In the following years, Manhattan Institute scholars deepened their relationships with the DeSantis administration and their influence in the state. DeSantis appointed Rufo to the board of the New College of Florida (he stepped down in 2025). Shapiro now serves on the board of Florida Polytechnic University.
“It’s not like we decided all of a sudden we’re going to focus on Florida higher ed,” said Shapiro. “But that’s where opportunities presented themselves, and that’s where lawmakers were amenable to hearing from us.”

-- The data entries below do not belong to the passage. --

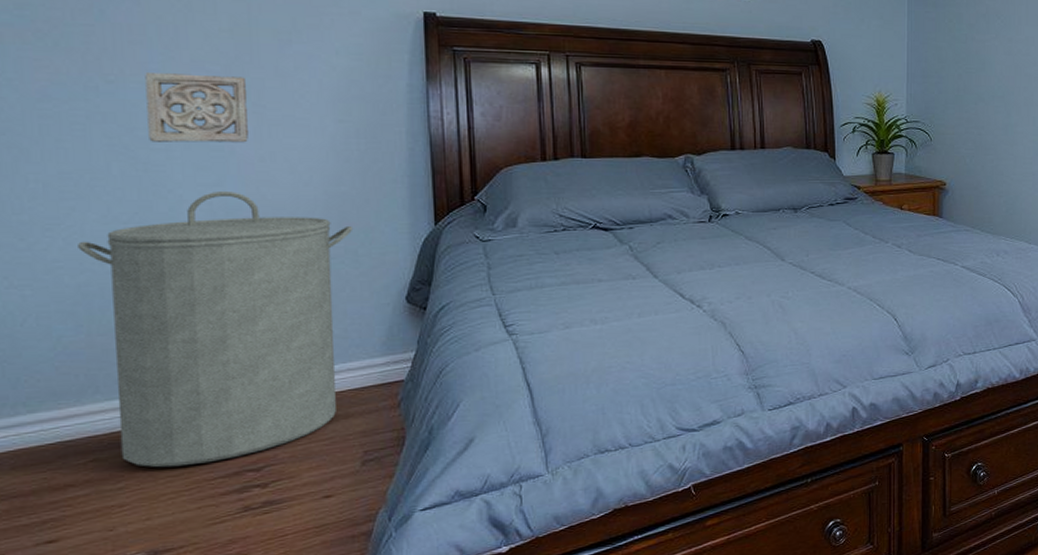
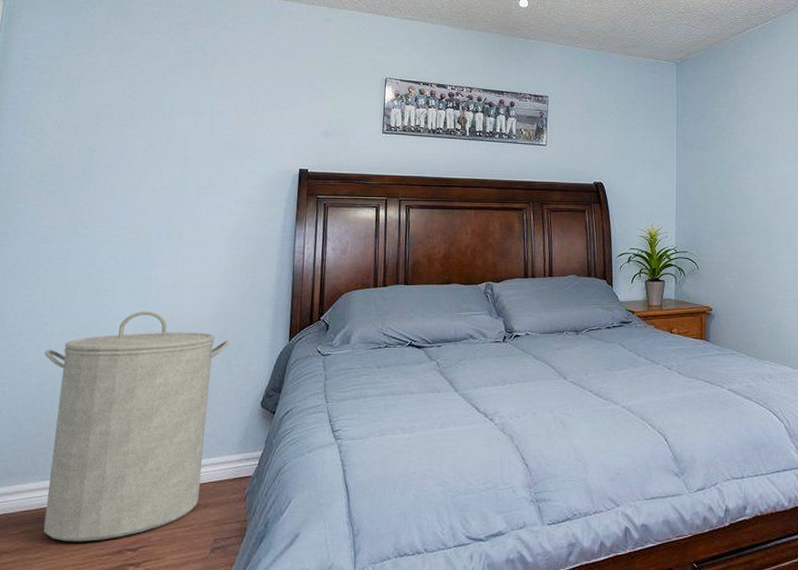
wall ornament: present [145,73,250,143] -> none [104,220,173,273]

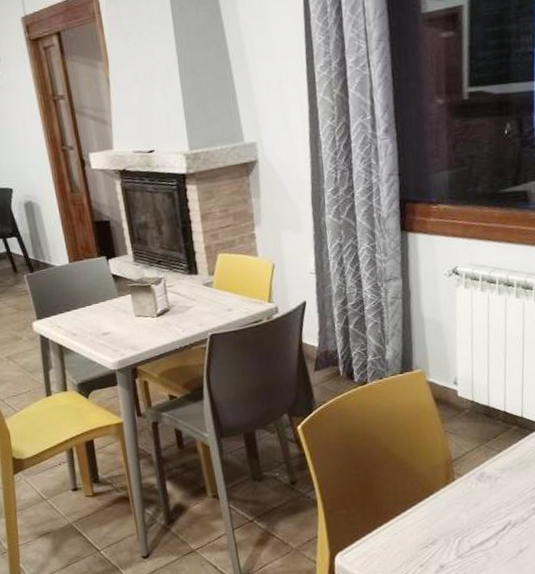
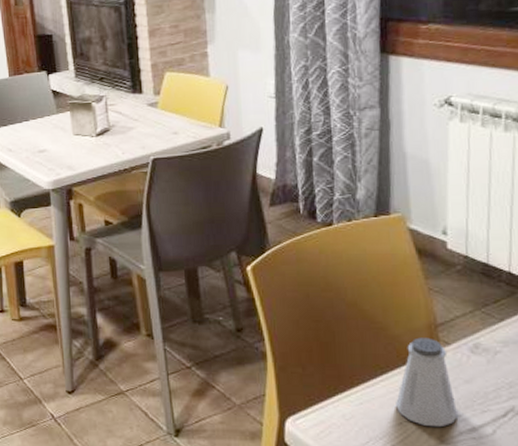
saltshaker: none [422,472,470,546] -> present [396,337,459,428]

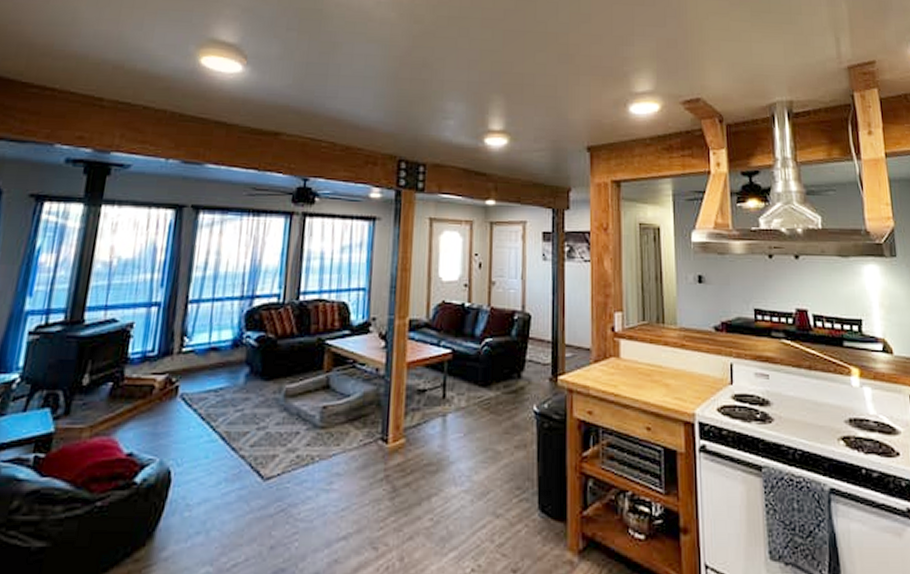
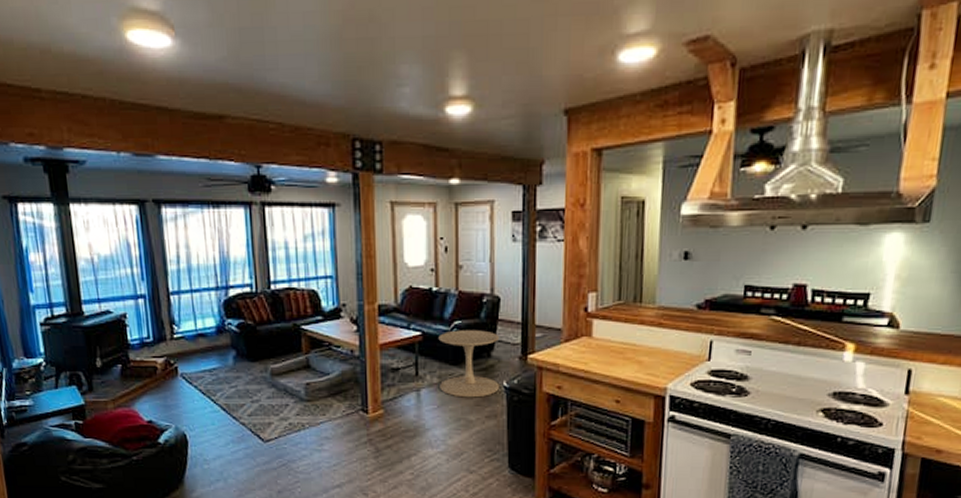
side table: none [467,348,530,424] -> present [438,330,500,398]

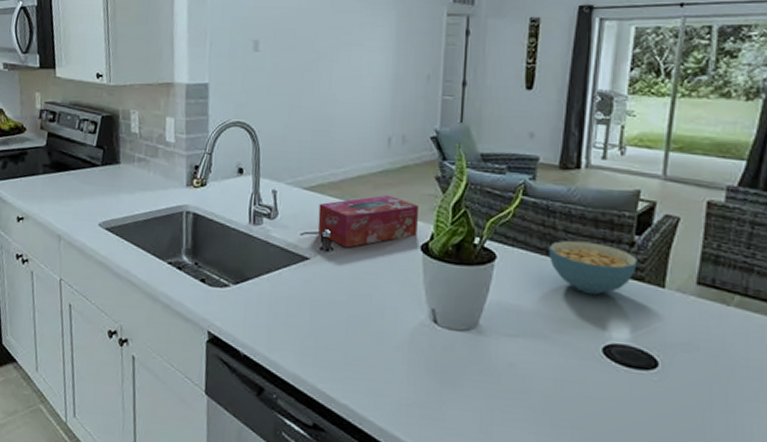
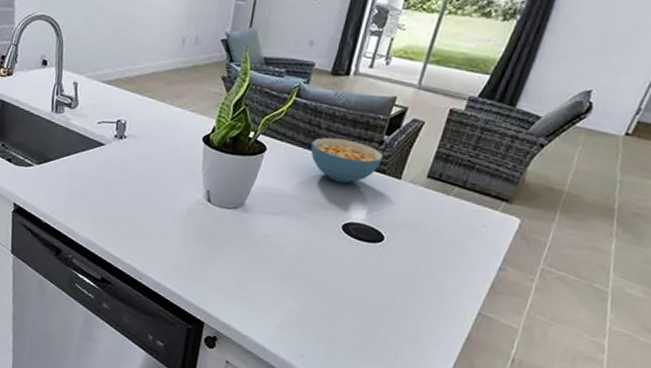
tissue box: present [317,195,418,248] -> none [113,91,204,137]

In 2023, Shapiro and Rufo together drafted model legislation for state lawmakers that would abolish DEI offices, eliminate DEI positions, and end mandatory diversity training and the use of diversity statements. The legislation also sought to ban any effort to promote as the “official position” of the university concepts including “unconscious or implicit bias,” “intersectionality,” “transgender ideology,” “antiracism,” “systemic oppression,” or any “related formulation” of such topics.
“The purpose of this policy document is to ensure that public universities succeed in their mission to promote the search for truth and knowledge while maintaining academic freedom and integrity, without being transformed into factories of ideological conformity,” the model legislation read. “To this end, the DEI bureaucracies within public universities must be dismantled.”
The model legislation faced immediate criticism from proponents of diversity efforts, who argued that it was too broad and a transparent act of viewpoint discrimination.
“This just seems like they’re banning concepts that they do not like,” said Francisca D. Fajana, senior counsel at LatinoJustice, a civil-rights organization that defends federal funding for Hispanic-serving institutions, which the Manhattan Institute has campaigned against. “What is wrong with intersectionality? Why is that a DEI concept that should be unlawful? There are viewpoints that they disagree with, and so they want states that are aligned with their worldview to ban those viewpoints.”
In the 2023 legislative cycle, a dozen states introduced legislation with near-identical language to the Manhattan Institute’s model legislation. Over the next three years, Republicans introduced over 150 anti-DEI bills that restricted or banned colleges and universities from operating DEI offices, employing DEI officers, and using public funding for diversity-related programs, among other restrictions — 32 bills have been signed into law, according to a Chronicle tracker.
Lawmakers have also passed laws in Alabama, Mississippi, Kentucky, West Virginia, and Florida over the last two years that restrict how faculty teach about “divisive concepts” and ban “race and gender ideology.” The legislation has resulted in extensive course reviews across numerous colleges.
In several states, faculty members have described a “chilling effect” and alleged censorship as colleges rush to implement new guidance and policies in response to the laws. At Texas Tech University, a new policy bans graduate students from writing their theses or dissertations on sexual orientation or gender identity, despite no state law requiring the university to do so.
In its 2023 model legislation, the Manhattan Institute wrote that it should not be construed to affect “academic course instruction, research and creative works by the institution’s students, faculty, or other research personnel.” In the Manhattan Institute’s 2026 model legislation to “Reform Faculty Accountability in Higher Education,” the think tank calls for state lawmakers to expand oversight into public colleges and the “creation of core curricula.”
As Sailer put it, “This is going to be where a lot of the future battles over the shape of higher education are going to be.”